Growth in Houston has continued unfettered since the Allen brothers decided that the City of Harrisburg was the ideal location for a city due to its location on Buffalo Bayou – a transportation corridor – and then decided to start a city further up stream since Harrisburg was already there. Our leaders have always guided our growth through transportation planning and until the last half century that transportation infrastructure was based mostly on rail.

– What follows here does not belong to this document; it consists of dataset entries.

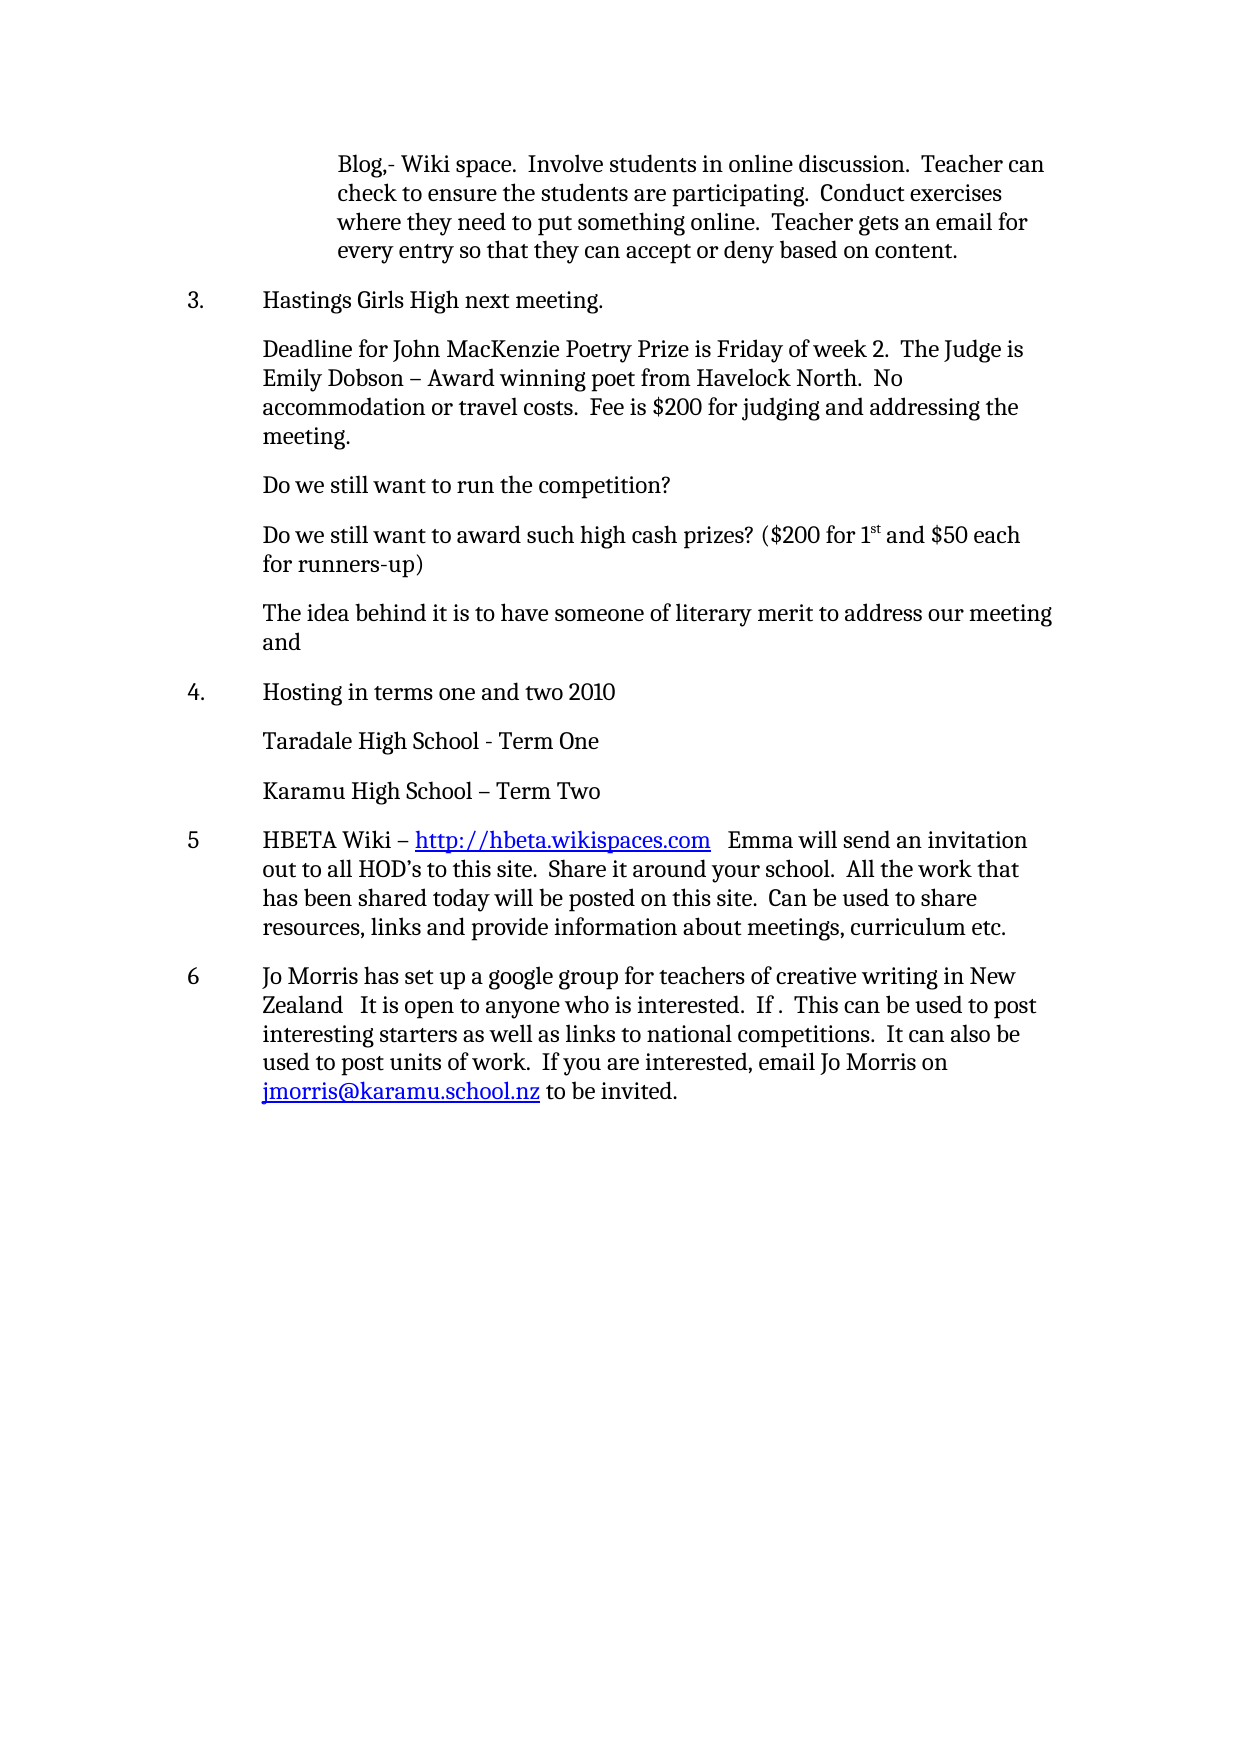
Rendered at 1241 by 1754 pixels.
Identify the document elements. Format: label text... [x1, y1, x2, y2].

text Blog,- Wiki space. Involve students in online discussion. Teacher can check to ensure the students are participating. Conduct exercises where they need to put something online. Teacher gets an email for every entry so that they can accept or deny based on content. [337, 150, 1053, 265]
text The idea behind it is to have someone of literary merit to address our meeting and [262, 599, 1053, 657]
text Do we still want to award such high cash prizes? ($200 for 1st and $50 each for runners-up) [262, 521, 1053, 578]
text Taradale High School - Term One [187, 727, 1053, 756]
text Do we still want to run the competition? [262, 471, 1053, 500]
text 4. Hosting in terms one and two 2010 [187, 677, 1053, 706]
text Karamu High School – Term Two [187, 777, 1053, 805]
text 5 HBETA Wiki – http://hbeta.wikispaces.com Emma will send an invitation out to all HOD’s to this site. Share it around your school. All the work that has been shared today will be posted on this site. Can be used to share resources, links and provide information about meetings, curriculum etc. [187, 826, 1053, 941]
text Deadline for John MacKenzie Poetry Prize is Friday of week 2. The Judge is Emily Dobson – Award winning poet from Havelock North. No accommodation or travel costs. Fee is $200 for judging and addressing the meeting. [262, 335, 1053, 450]
text 3. Hastings Girls High next meeting. [187, 286, 1053, 314]
text 6 Jo Morris has set up a google group for teachers of creative writing in New Zealand It is open to anyone who is interested. If . This can be used to post interesting starters as well as links to national competitions. It can also be used to post units of work. If you are interested, email Jo Morris on jmorris@karamu.school.nz to be invited. [187, 962, 1053, 1106]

The Houston style of development that produced the areas of town where a majority of the residents of the City of Houston now live was changed in the second half of the 20th Century. As opposed to making investments to provide better access for Houstonians, transportation infrastructure began to be used to “open up areas for development” so that the combination of cheap oil and government subsidy could make long distance commutes just barely affordable to families choosing to buy a cheaper home further out. Because of our investment in freeways, part of Houston’s growing population made a logical trade off between housing price and living close to other people, jobs, services, and neighborhood schools.

If we build the Grand Parkway today, decades of Houstonians will factor that perversion of the residential land market in the tough economic choices of their lives. Some of them will choose to live on top of what is still today intact Katy Prairie. If we could spend stimulus money for a change on a variety of transportation options, such as improving walkability, accelerating our light rail plans, and laying the ground work for commuter rail down the 45 corridor to Galveston and Clear Lake and out the densifying northwest side of Houston, our children will have quite a different menu of lifestyle choices.

Do we want to invest in infrastructure that draws more people out into the surrounding wilderness and prime agricultural land or do we want to use our transportation money to improve existing Houstonians lives?



Jay Blazek Crossley does Program Development and Research at Houston Tomorrow, an independent nonprofit focused on improving the quality of life for the Houston region. He grew up in Montrose, has a Masters in Public Affairs from the LBJ School at the University of Texas, is in the band Woozyhelmet, and returned to Houston three years ago to help build the city of our future. His opinions do not necessarily represent those of the staff and board of Houston Tomorrow.

2 Comments:

At April 4, 2009 at 10:01 AM , Anonymous Anonymous said...

This was a good read, hope to hear good things coming about from this in the near future.

 
At April 5, 2009 at 8:11 PM , Anonymous James said...

Great story! Let's see FPH do more like this and 'Is Houston selling it's Soul' in the future. Keep up the great work.